WHAT NEEDS TO BE DONE:
Rewrite the rows starting with the line with "kingdom: Animalia" and going on through the line with "scientific name: Haliaeetus leucocephalus", putting "binomial name" in place of "scientific name" and keeping everything else the same.

INPUT FOR THIS TASK:
▬▬▬▬▬▬▬▬▬▬

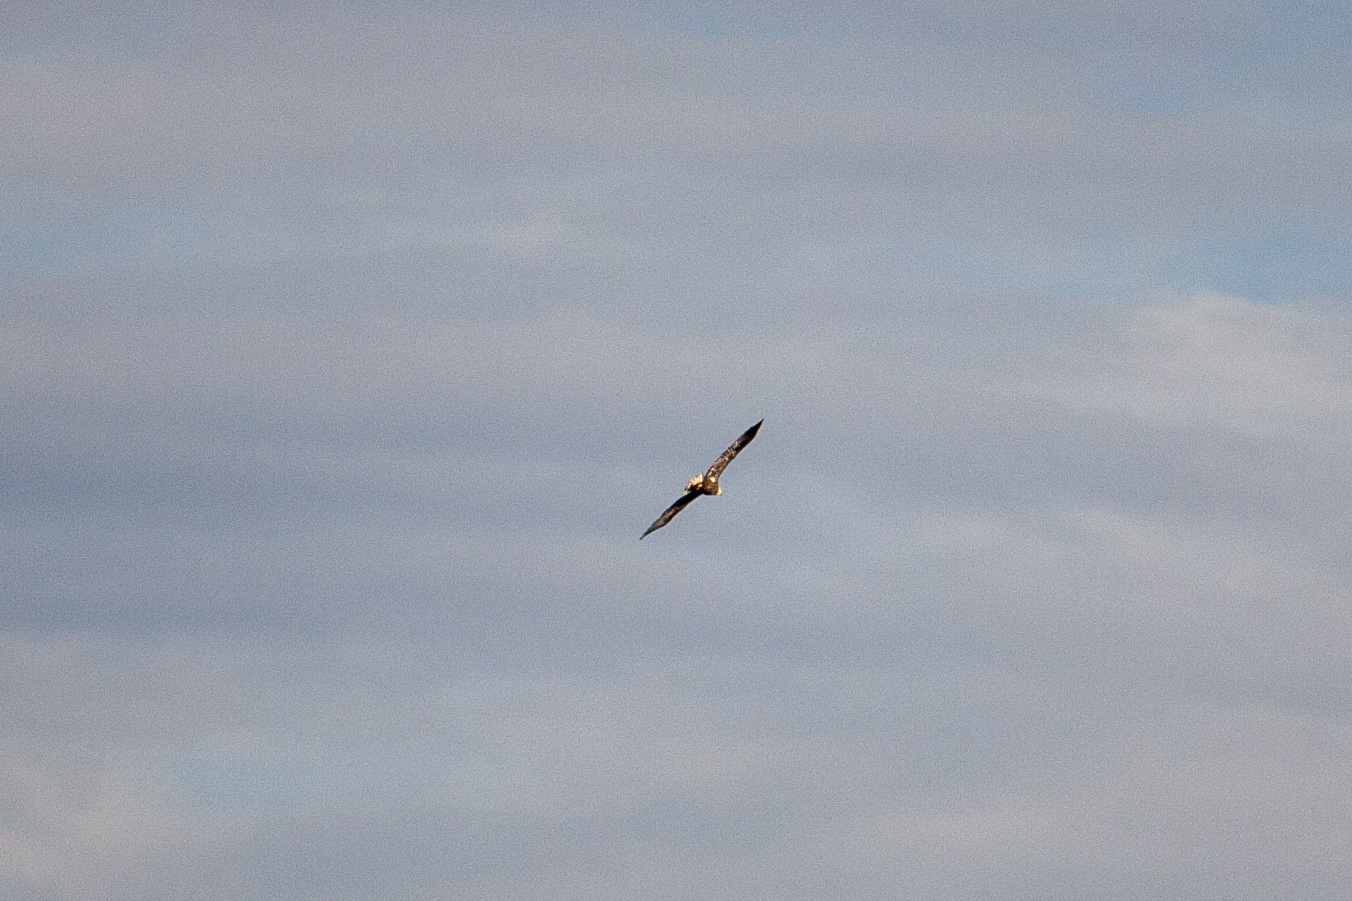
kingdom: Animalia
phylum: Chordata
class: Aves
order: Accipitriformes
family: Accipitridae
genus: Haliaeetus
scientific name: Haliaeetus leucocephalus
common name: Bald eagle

▬▬▬▬▬▬▬▬▬▬

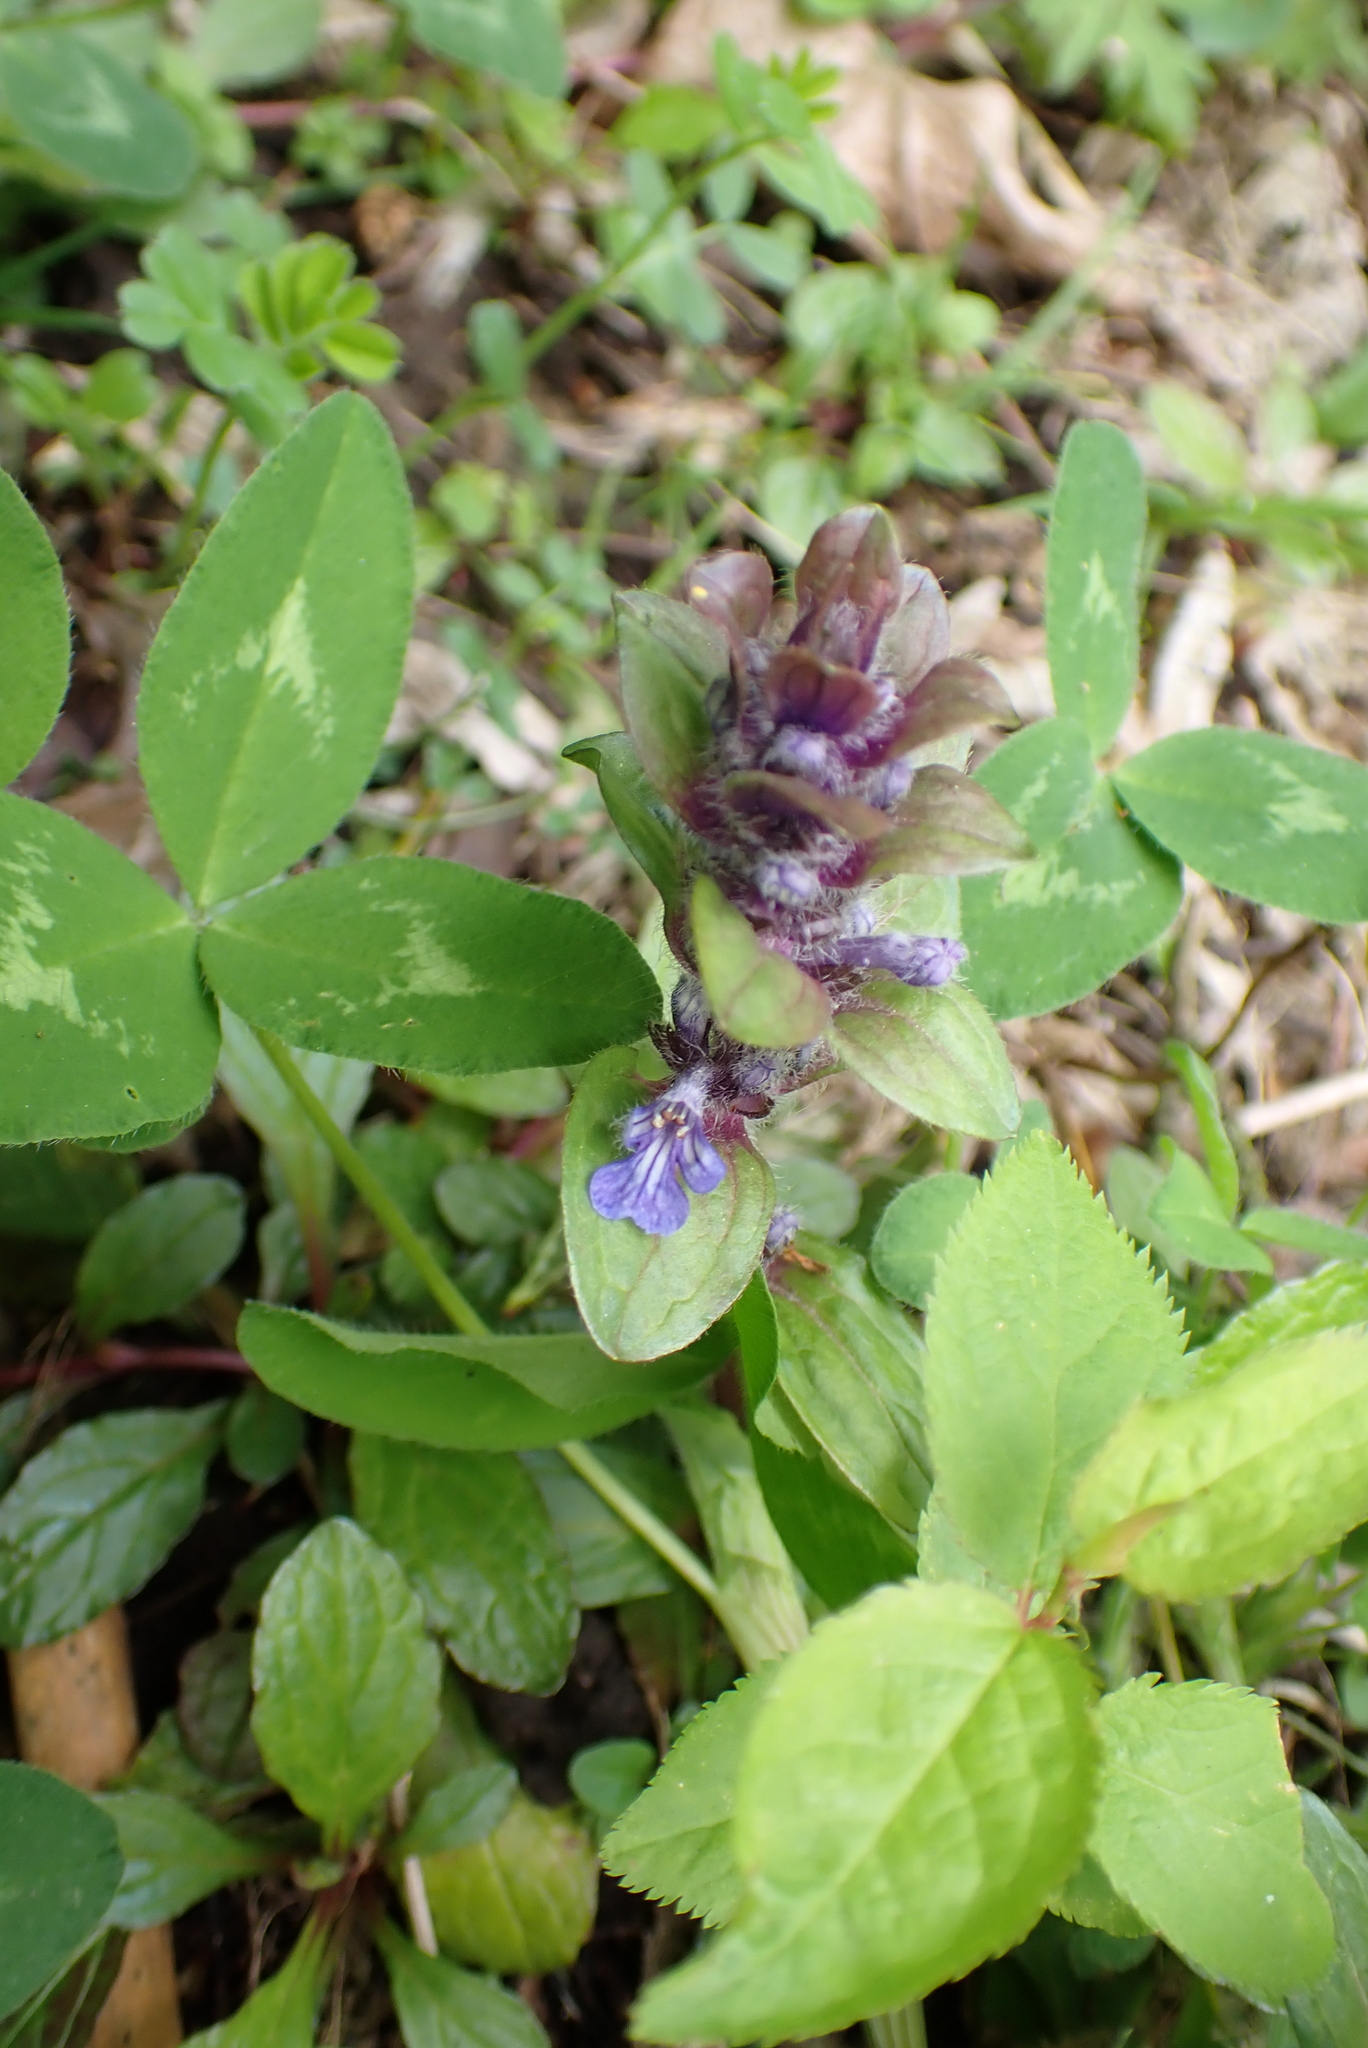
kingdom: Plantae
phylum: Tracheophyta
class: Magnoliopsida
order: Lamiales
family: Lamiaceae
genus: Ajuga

▬▬▬▬▬▬▬▬▬▬

RESPONSE TO THIS EXERCISE:
kingdom: Animalia
phylum: Chordata
class: Aves
order: Accipitriformes
family: Accipitridae
genus: Haliaeetus
binomial name: Haliaeetus leucocephalus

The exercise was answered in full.